+++ Excerpted text +++

Exception: mechanical / vendor-defined footprints (Tag-Connect TC2050,
pogo-pin fixtures, castellated edges, fiducials, board-edge contacts).
No purchasable component model exists; vendor mechanical drawing is
the source of truth. See parts-sourcing.md "Mechanical / Vendor-Defined
Footprints" for the workflow and verification checklist.
Standard-Package Decision Rule (parts2jitx + LCSC workflows)
When using parts2jitx-lcsc for a part whose package is in the standard set (QFN, SON, DFN, SOIC, SOT-23, SOT-223, QFP, BGA), use parts2jitx-lcsc for stock / pricing / pinout evidence and default to the JITX generator for the landpattern, with dimensions from the datasheet's mechanical drawing.

+++ Data shown +++

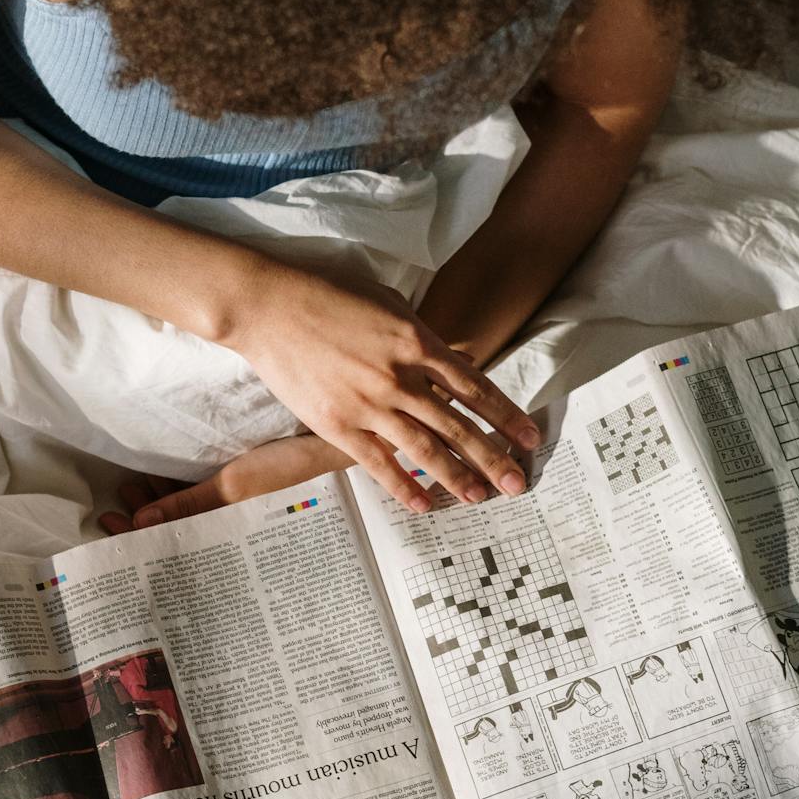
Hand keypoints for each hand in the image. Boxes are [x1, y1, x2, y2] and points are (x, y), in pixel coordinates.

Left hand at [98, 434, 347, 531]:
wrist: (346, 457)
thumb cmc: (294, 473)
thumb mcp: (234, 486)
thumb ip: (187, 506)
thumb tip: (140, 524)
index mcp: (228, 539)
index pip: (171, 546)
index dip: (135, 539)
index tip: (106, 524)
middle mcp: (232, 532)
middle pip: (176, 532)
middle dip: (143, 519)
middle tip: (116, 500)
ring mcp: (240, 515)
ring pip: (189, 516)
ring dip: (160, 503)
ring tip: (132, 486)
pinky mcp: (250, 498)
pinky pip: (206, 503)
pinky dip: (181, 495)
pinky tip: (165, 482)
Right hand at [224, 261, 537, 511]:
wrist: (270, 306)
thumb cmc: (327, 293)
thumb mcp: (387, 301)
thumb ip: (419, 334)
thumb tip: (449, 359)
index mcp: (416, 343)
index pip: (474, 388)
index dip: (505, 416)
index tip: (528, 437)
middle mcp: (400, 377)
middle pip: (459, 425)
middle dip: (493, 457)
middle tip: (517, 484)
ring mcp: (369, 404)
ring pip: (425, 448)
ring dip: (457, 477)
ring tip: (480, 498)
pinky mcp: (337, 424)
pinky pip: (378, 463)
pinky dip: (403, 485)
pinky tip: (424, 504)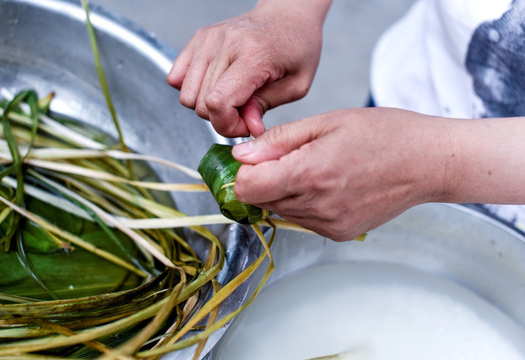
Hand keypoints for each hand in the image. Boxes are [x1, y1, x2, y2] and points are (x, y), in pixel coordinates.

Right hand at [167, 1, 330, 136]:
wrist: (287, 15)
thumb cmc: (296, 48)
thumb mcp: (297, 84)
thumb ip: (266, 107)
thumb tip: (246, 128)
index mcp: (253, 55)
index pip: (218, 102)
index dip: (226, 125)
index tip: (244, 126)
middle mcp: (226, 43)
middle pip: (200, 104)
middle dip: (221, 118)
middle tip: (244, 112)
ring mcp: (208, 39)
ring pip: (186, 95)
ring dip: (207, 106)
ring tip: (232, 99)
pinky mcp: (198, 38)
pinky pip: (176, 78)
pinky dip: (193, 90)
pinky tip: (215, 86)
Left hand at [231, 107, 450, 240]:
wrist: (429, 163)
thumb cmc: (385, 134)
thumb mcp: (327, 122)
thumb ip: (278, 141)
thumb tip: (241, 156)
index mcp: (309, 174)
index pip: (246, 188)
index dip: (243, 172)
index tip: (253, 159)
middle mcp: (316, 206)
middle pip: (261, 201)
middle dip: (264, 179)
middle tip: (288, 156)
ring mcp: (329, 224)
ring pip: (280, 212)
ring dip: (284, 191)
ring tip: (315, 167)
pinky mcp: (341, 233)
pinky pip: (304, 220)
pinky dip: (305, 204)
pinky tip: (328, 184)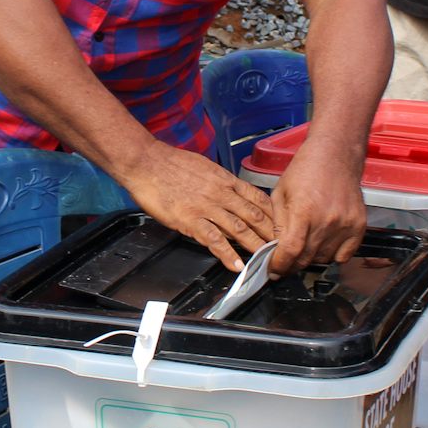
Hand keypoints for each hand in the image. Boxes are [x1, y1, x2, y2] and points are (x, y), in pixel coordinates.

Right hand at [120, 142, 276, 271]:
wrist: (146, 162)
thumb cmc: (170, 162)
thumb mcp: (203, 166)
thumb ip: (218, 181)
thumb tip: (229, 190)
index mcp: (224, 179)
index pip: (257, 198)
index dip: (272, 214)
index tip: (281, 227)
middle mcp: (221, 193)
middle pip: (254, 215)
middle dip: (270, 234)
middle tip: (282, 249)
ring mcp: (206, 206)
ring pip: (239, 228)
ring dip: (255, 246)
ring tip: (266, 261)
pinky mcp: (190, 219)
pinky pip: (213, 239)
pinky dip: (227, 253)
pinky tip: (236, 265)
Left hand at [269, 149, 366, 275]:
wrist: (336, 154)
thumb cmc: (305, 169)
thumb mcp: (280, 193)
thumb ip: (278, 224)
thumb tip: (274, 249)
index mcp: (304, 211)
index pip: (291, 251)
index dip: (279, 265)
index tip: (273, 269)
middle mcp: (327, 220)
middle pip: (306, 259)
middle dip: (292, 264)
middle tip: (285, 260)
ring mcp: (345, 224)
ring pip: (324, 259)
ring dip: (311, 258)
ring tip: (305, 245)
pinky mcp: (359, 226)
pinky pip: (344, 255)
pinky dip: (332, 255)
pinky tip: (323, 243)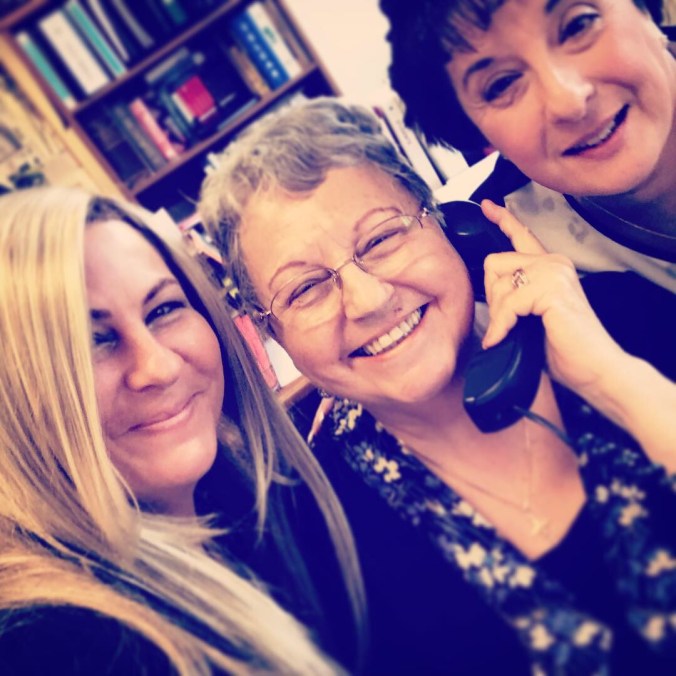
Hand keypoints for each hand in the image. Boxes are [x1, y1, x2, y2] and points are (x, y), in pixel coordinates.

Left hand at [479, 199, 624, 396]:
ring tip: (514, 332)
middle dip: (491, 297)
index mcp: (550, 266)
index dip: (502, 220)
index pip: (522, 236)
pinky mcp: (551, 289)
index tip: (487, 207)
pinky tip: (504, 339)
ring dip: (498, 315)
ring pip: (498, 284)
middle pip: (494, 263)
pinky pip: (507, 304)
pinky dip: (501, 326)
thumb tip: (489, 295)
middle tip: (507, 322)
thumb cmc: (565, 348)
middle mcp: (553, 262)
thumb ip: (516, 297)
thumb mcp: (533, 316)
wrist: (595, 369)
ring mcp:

+++

▶ _Work to be completed_
Please return the passage of the footprint excerpt starting with "No purchasable component" and going on through "(parts2jitx + LCSC workflows)", copied word for word.

▶ _Problem solution_
No purchasable component model exists; vendor mechanical drawing is
the source of truth. See parts-sourcing.md "Mechanical / Vendor-Defined
Footprints" for the workflow and verification checklist.
Standard-Package Decision Rule (parts2jitx + LCSC workflows)